The Battle of the Tolenus River was fought on 11 June 90 BC between the Roman Republic, led by the consul Publius Rutilius Lupus, and an army of Marsian Rebels commanded by Titus Vettius Scato. The battle was part of the Social War and resulted in a major defeat for the Romans.

==Background==
Publius Rutilius Lupus and Lucius Julius Caesar were elected as consuls for the year 90 BC and dispatched to command armies in the Social War, which had begun during the prior year with the rebellion of Asculum. While Lucius Caesar marched against the Samnites, Rutilius was sent to face the Marsi, selecting Gaius Marius as his senior legate.

==Battle==
Rutilius and Marius constructed two bridges across the Tolenus River in eastern Latium, pitching camps on one side of the river, while the Marsian commander Titus Vettius Scato set up camp on the other side of the river, nearer to Marius's camp. The night before the battle, Scato sent an ambush force to the location of Rutilius's bridge, and when Rutilius attempted to cross with his army in the morning, they were attacked, and Rutilius was killed.

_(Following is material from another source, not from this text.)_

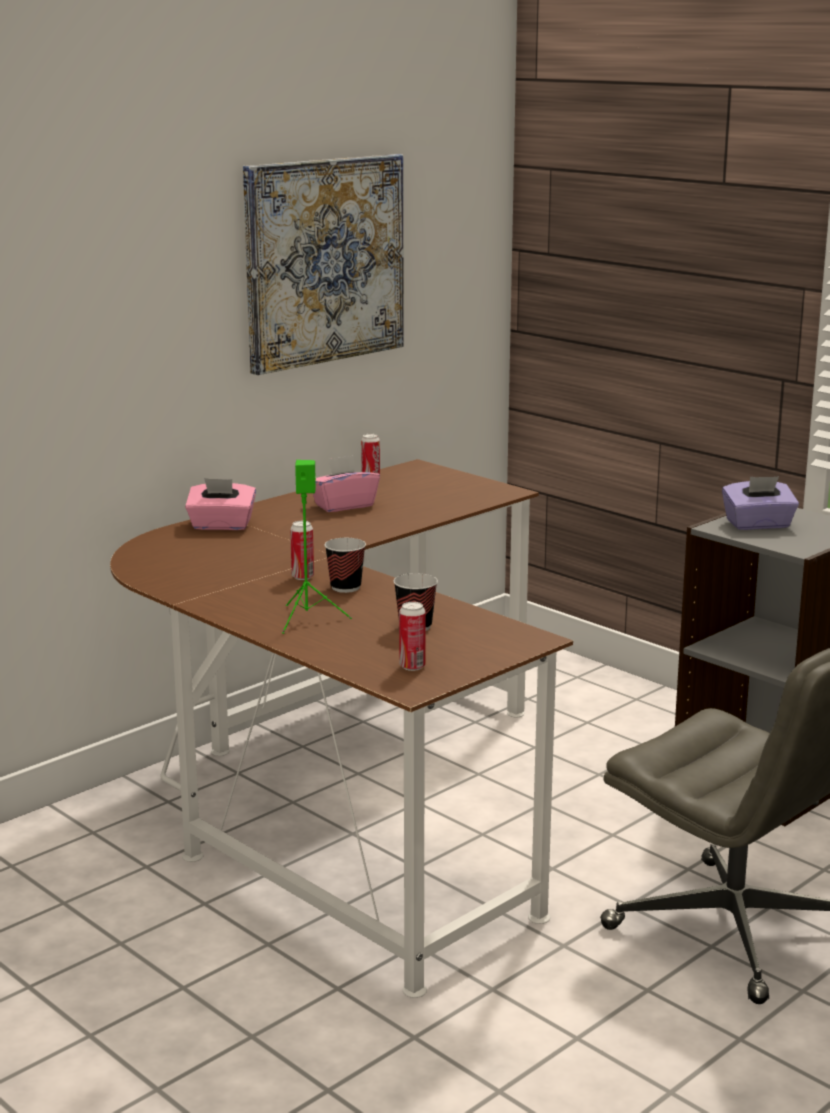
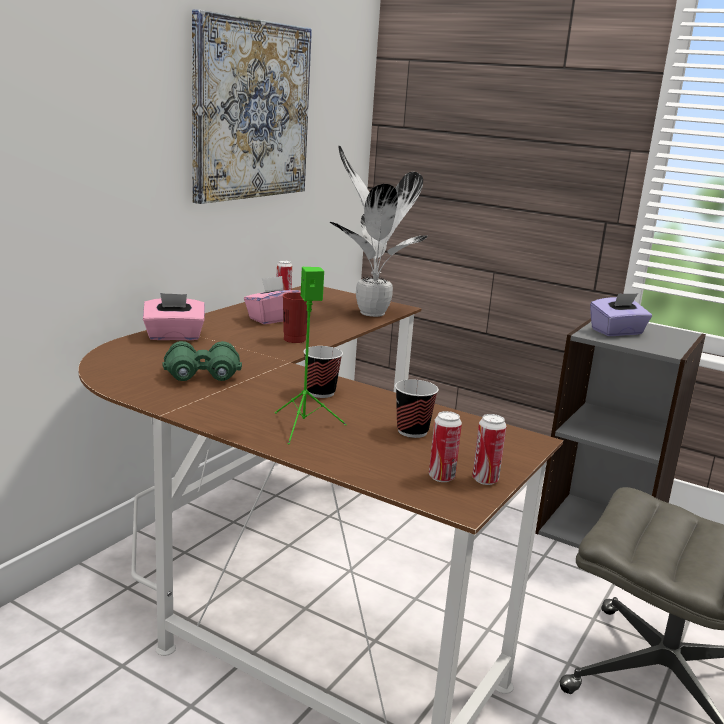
camera: 15 degrees left, 0 degrees up
can [290,521,314,580] -> can moved to [472,414,506,485]
none -> green binoculars [162,341,242,381]
none -> red cup [283,292,308,343]
none -> potted plant [330,145,427,317]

Marius, downstream from the attack, observed bodies floating down the river and therefore decided to advance across the river, taking Scato's undermanned camp by surprise and forcing Scato to retreat with his ambush force in search of provisions.

==Aftermath==
The Battle of the Tolenus River was the largest engagement of the Social War thus far, with around 8,000 killed on both sides. Despite the equal losses, the battle was unquestionably a Roman defeat with the death of the consul Rutilius. The senate decided against holding elections to replace Rutilius, instead handing control of his army jointly to Marius and Quintus Servilius Caepio.